Images don't belong in the copy. Output the rest of the data exactly.

(Records from a data source)
=-=-=-=-=

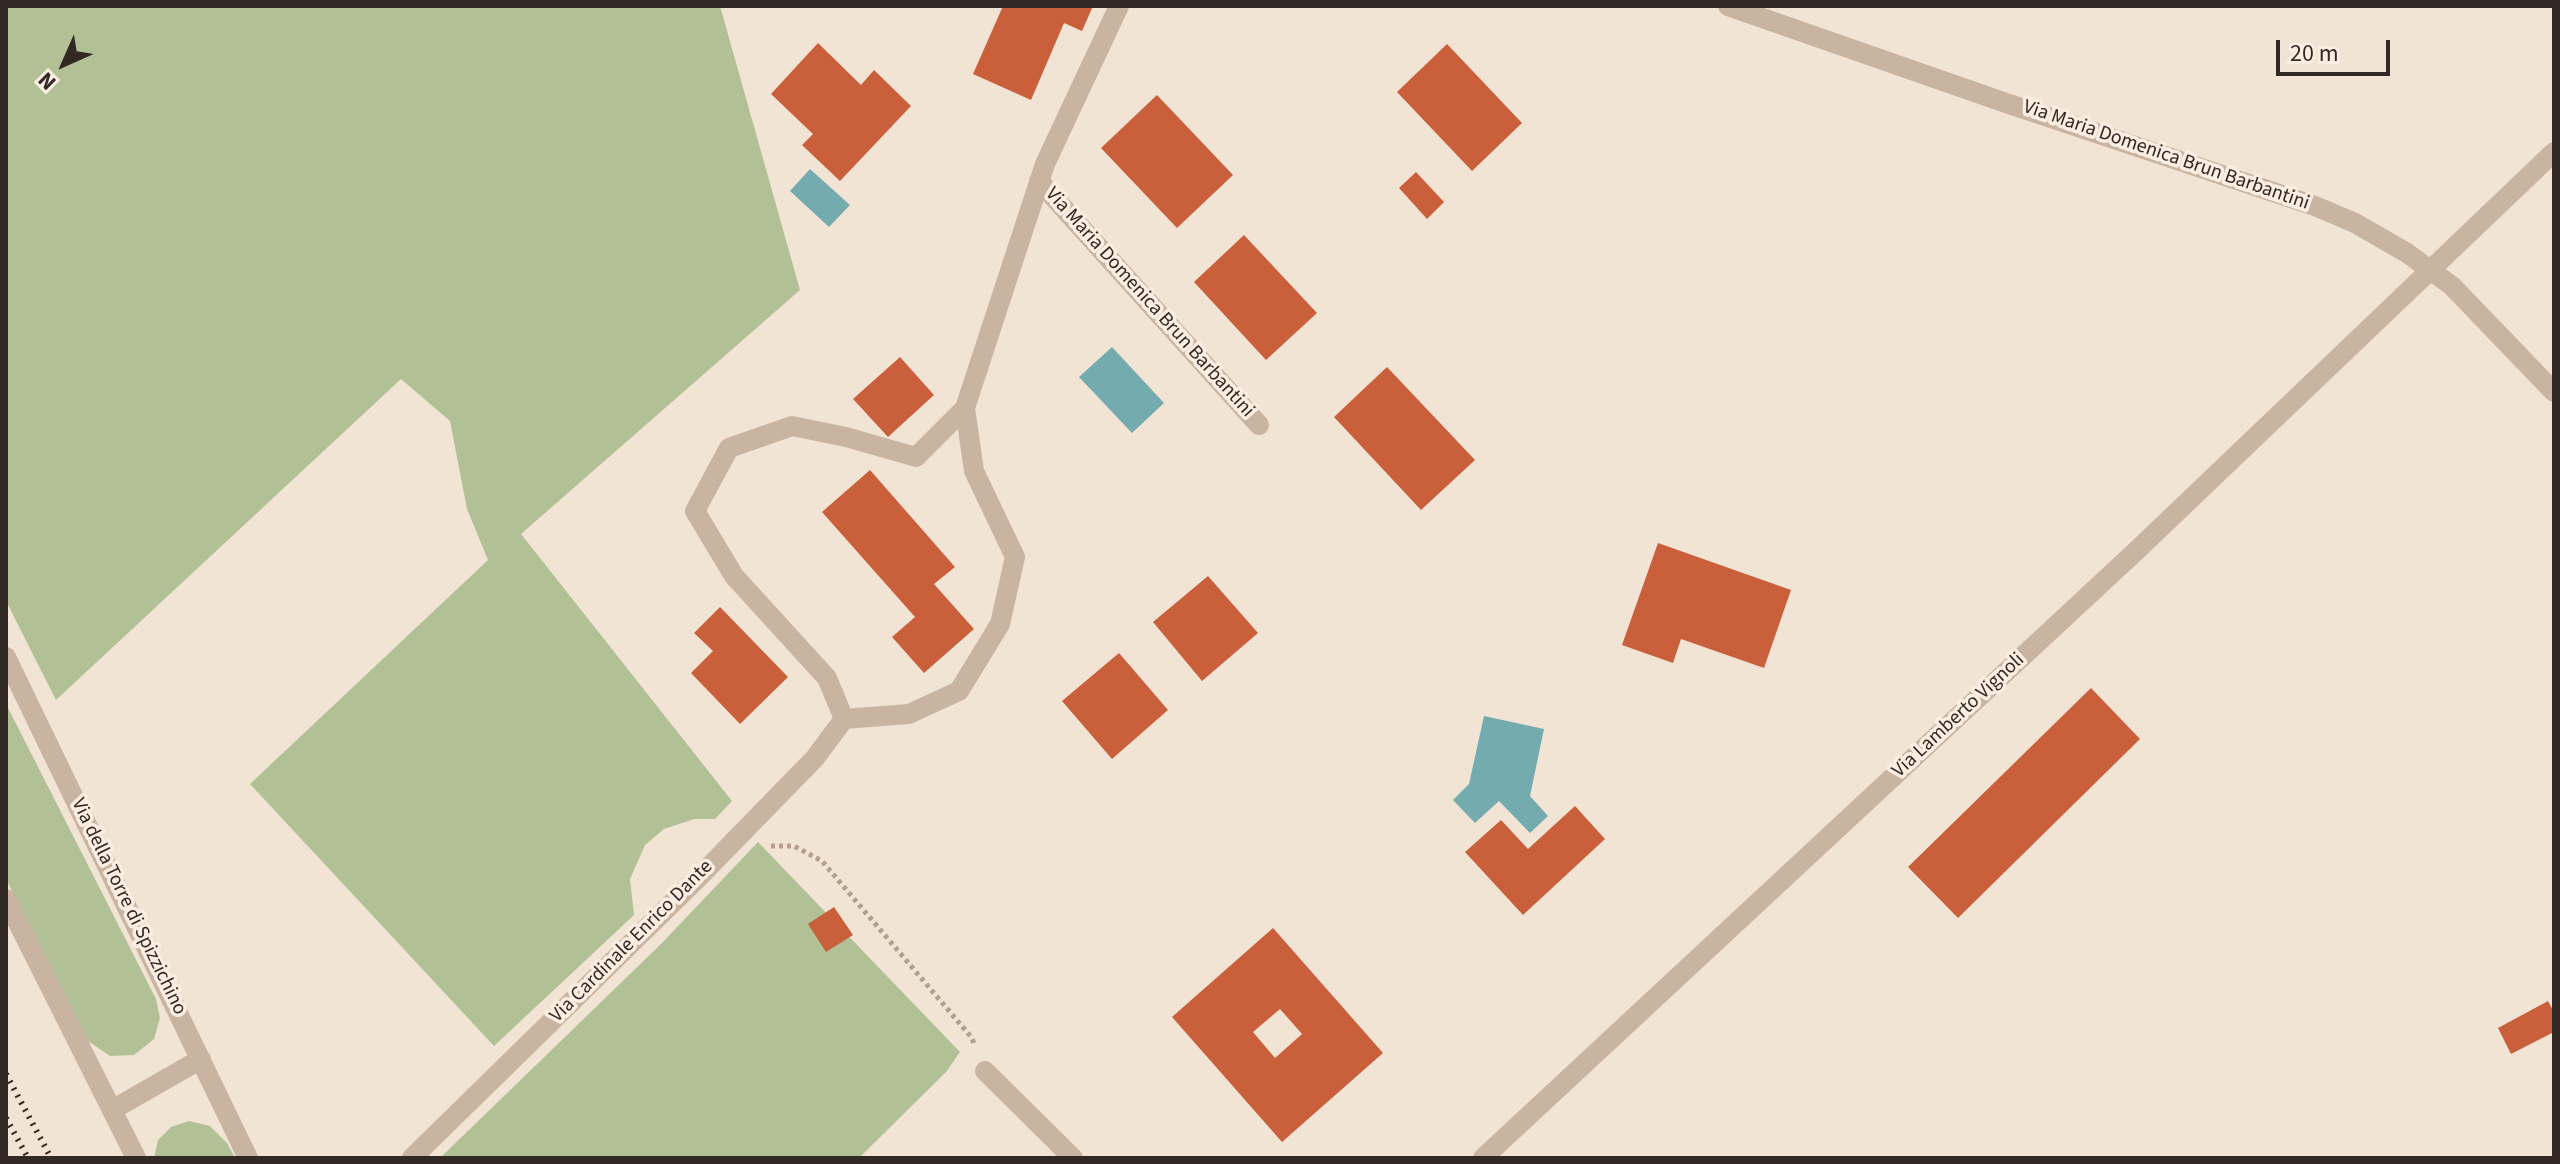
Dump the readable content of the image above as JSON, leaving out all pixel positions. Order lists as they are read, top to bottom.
{
  "streets": {
    "street": [
      "Via Maria Domenica Brun Barbantini",
      "Via Lamberto Vignoli",
      "Via della Torre di Spizzichino",
      "Via Cardinale Enrico Dante"
    ]
  },
  "crossings": [
    ["Via Maria Domenica Brun Barbantini", "Via Lamberto Vignoli"],
    ["Via Maria Domenica Brun Barbantini", "Via Cardinale Enrico Dante"]
  ],
  "scale_bar": "20 m",
  "north": "bottom left"
}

=-=-=-=-=

> OUTPUT FOR THIS EXERCISE:
Dump the readable content of the image above as JSON, leaving out all pixel positions. Order lists as they are read, top to bottom.
{
  "streets": {
    "street": [
      "Via Maria Domenica Brun Barbantini",
      "Via Lamberto Vignoli",
      "Via della Torre di Spizzichino",
      "Via Cardinale Enrico Dante"
    ]
  },
  "crossings": [
    ["Via Maria Domenica Brun Barbantini", "Via Lamberto Vignoli"],
    ["Via Maria Domenica Brun Barbantini", "Via Cardinale Enrico Dante"]
  ],
  "scale_bar": "20 m",
  "north": "bottom left"
}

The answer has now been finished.